DATA FOR THE TASK below:

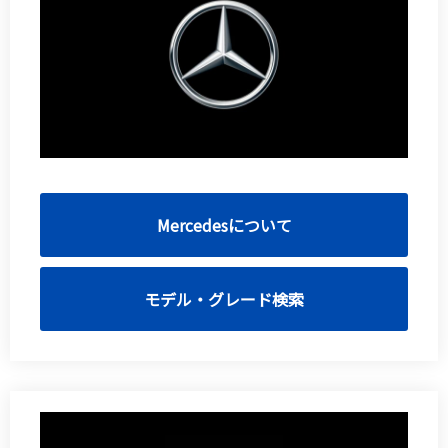
Mercedesについて
モデル・グレード検索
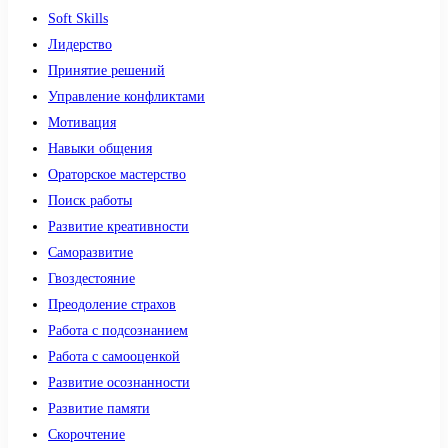
Soft Skills
Лидерство
Принятие решений
Управление конфликтами
Мотивация
Навыки общения
Ораторское мастерство
Поиск работы
Развитие креативности
Саморазвитие
Гвоздестояние
Преодоление страхов
Работа с подсознанием
Работа с самооценкой
Развитие осознанности
Развитие памяти
Скорочтение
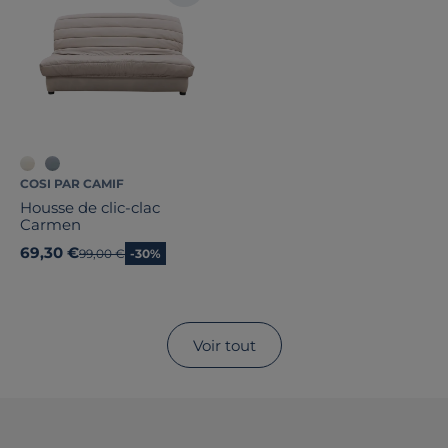
COSI PAR CAMIF
Housse de clic-clac
Carmen
69,30 €
Ancien prix
99,00 €
-30%
Voir tout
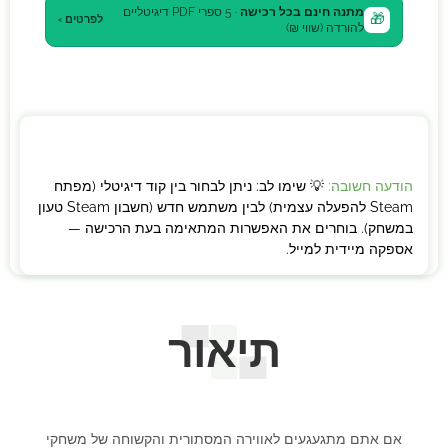
מתנה חינם בכל רכישה
· 5 ספרי PDF דיגיטליים
🎁
לפרטים ›
להורדה (שווי ₪)
הודעה חשובה:
💡 שימו לב: ניתן לבחור בין קוד דיגיטלי (מפתח
Steam להפעלה עצמית) לבין משתמש חדש (חשבון Steam טעון
במשחק). בוחרים את האפשרות המתאימה בעת הרכישה —
אספקה מיידית למייל.
תיאור
אם אתם מתגעגעים לאווירה המסתורית והקשוחה של משחקי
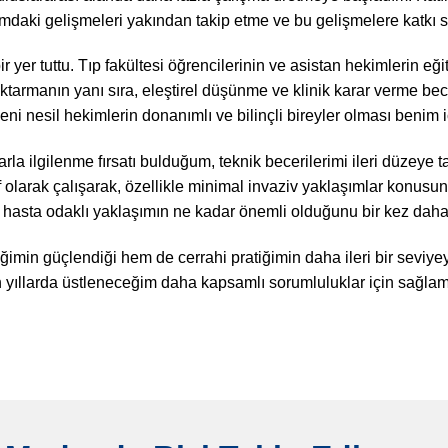
mdaki gelişmeleri yakından takip etme ve bu gelişmelere katkı
r yer tuttu. Tıp fakültesi öğrencilerinin ve asistan hekimlerin eği
ktarmanın yanı sıra, eleştirel düşünme ve klinik karar verme bece
i nesil hekimlerin donanımlı ve bilinçli bireyler olması benim i
la ilgilenme fırsatı bulduğum, teknik becerilerimi ileri düzeye 
if olarak çalışarak, özellikle minimal invaziv yaklaşımlar konus
 hasta odaklı yaklaşımın ne kadar önemli olduğunu bir kez daha 
min güçlendiği hem de cerrahi pratiğimin daha ileri bir seviyey
 yıllarda üstleneceğim daha kapsamlı sorumluluklar için sağlam 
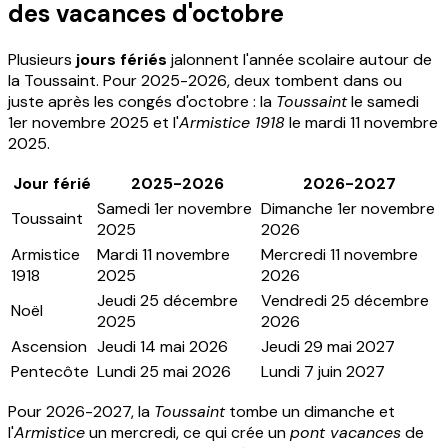
des vacances d'octobre
Plusieurs
jours fériés
jalonnent l'année scolaire autour de
la Toussaint. Pour 2025-2026, deux tombent dans ou
juste après les congés d'octobre : la
Toussaint
le samedi
1er novembre 2025 et l'
Armistice 1918
le mardi 11 novembre
2025.
Jour férié
2025-2026
2026-2027
Samedi 1er novembre
Dimanche 1er novembre
Toussaint
2025
2026
Armistice
Mardi 11 novembre
Mercredi 11 novembre
1918
2025
2026
Jeudi 25 décembre
Vendredi 25 décembre
Noël
2025
2026
Ascension
Jeudi 14 mai 2026
Jeudi 29 mai 2027
Pentecôte
Lundi 25 mai 2026
Lundi 7 juin 2027
Pour 2026-2027, la
Toussaint
tombe un dimanche et
l'
Armistice
un mercredi, ce qui crée un
pont vacances
de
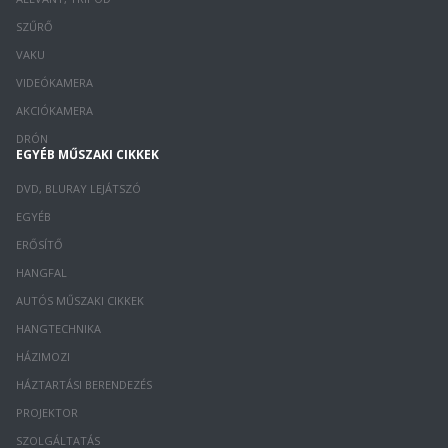
SZŰRŐ
VAKU
VIDEÓKAMERA
AKCIÓKAMERA
DRÓN
EGYÉB MŰSZAKI CIKKEK
DVD, BLURAY LEJÁTSZÓ
EGYÉB
ERŐSÍTŐ
HANGFAL
AUTÓS MŰSZAKI CIKKEK
HANGTECHNIKA
HÁZIMOZI
HÁZTARTÁSI BERENDEZÉS
PROJEKTOR
SZOLGÁLTATÁS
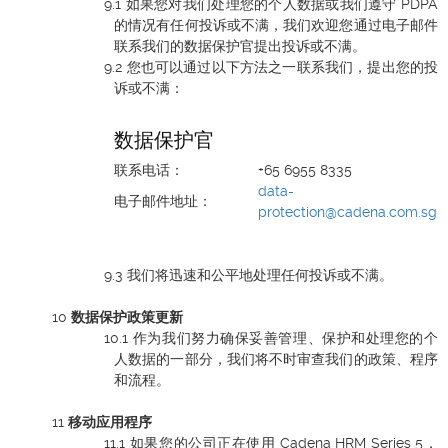
如果您对我们处理您的个人数据或我们遵守 PDPA
的情况有任何投诉或不满，我们欢迎您通过电子邮件
联系我们的数据保护官提出投诉或不满。
您也可以通过以下方法之一联系我们，提出您的投
诉或不满：
数据保护官
联系电话：
+65 6955 8335
data-
电子邮件地址：
protection@cadena.com.sg
我们将迅速和公平地处理任何投诉或不满。
数据保护政策更新
作为我们努力确保妥善管理、保护和处理您的个
人数据的一部分，我们将不时审查我们的政策、程序
和流程。
移动应用程序
如果您的公司正在使用 Cadena HRM Series 5，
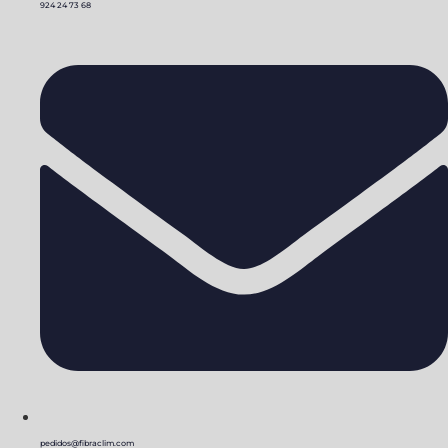
924 24 73 68
pedidos@fibraclim.com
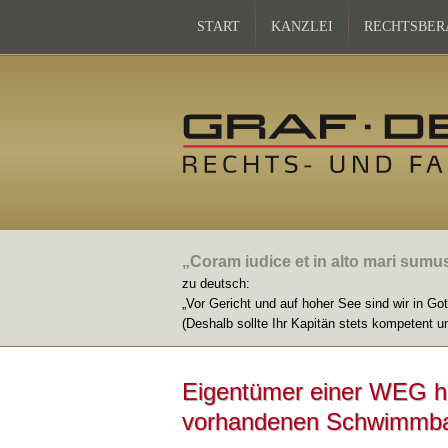
START
KANZLEI
RECHTSBER
„Coram iudice et in alto mari sumu
zu deutsch:
„Vor Gericht und auf hoher See sind wir in Go
(Deshalb sollte Ihr Kapitän stets kompetent u
Eigentümer einer WEG h
vorhandenen Schwimmb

End of DATA FOR THE TASK.

**TASK GOAL**
Please set down only the lines from the first line of the records above through the line that has "Работа с самооценкой", exactly, and not the pictures.

**TASK SOLUTION**
Mercedesについて
モデル・グレード検索
Soft Skills
Лидерство
Принятие решений
Управление конфликтами
Мотивация
Навыки общения
Ораторское мастерство
Поиск работы
Развитие креативности
Саморазвитие
Гвоздестояние
Преодоление страхов
Работа с подсознанием
Работа с самооценкой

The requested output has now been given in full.